> **Provided records**
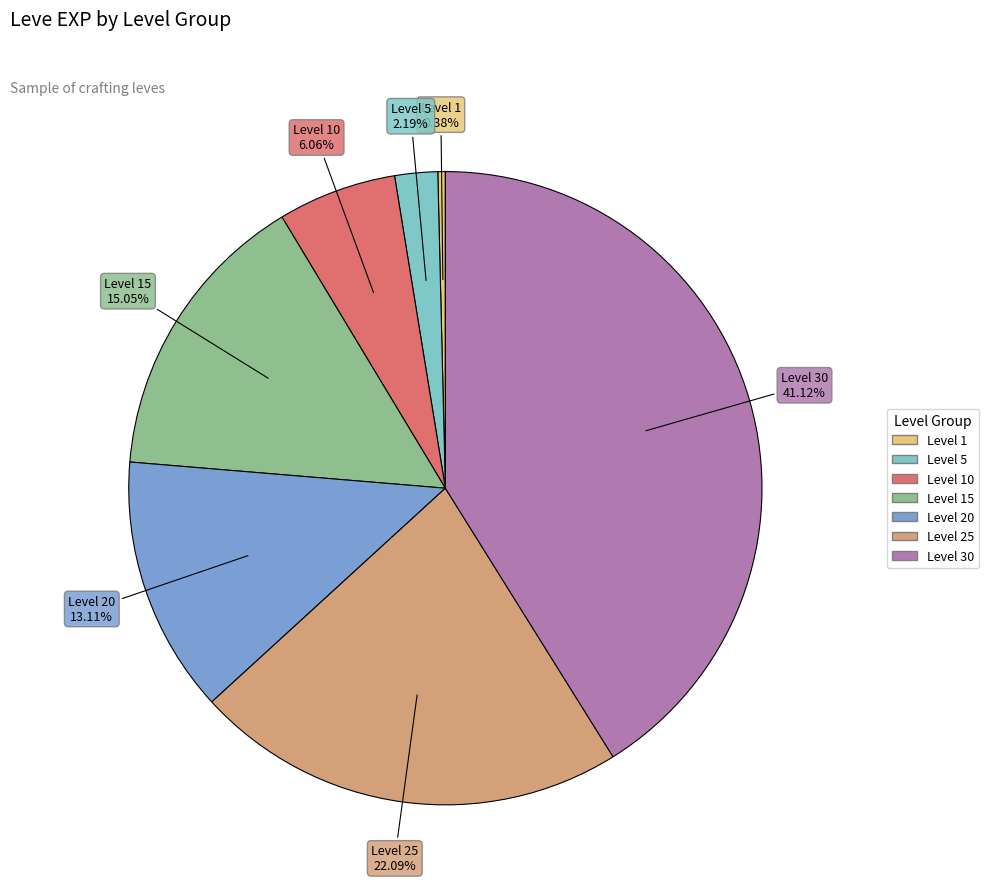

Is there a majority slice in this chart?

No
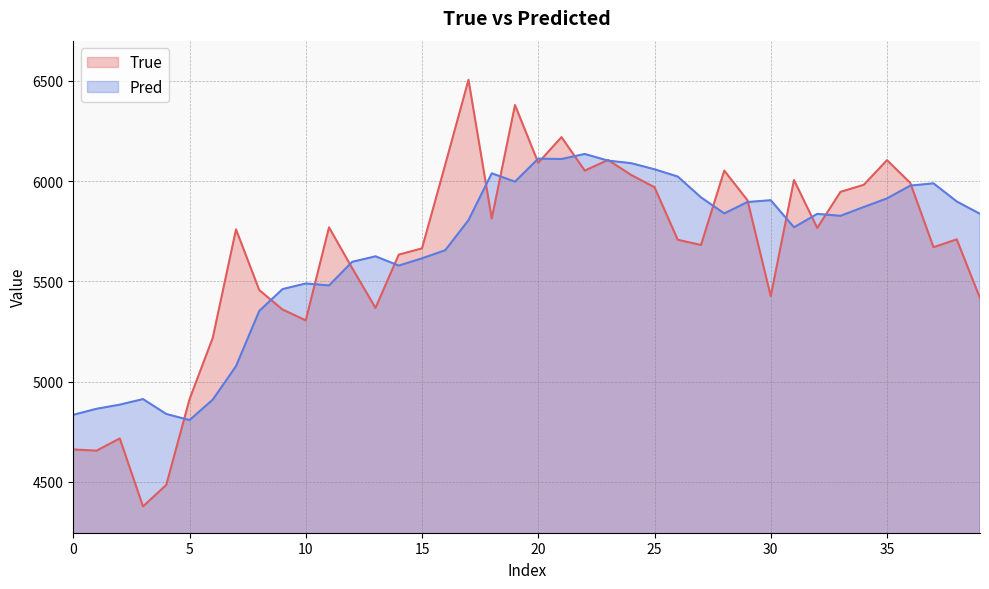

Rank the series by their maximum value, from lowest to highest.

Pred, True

> **About this exercise**
Extract each line of the data above that contains the string "majority".

> **Solution for this problem**
Is there a majority slice in this chart?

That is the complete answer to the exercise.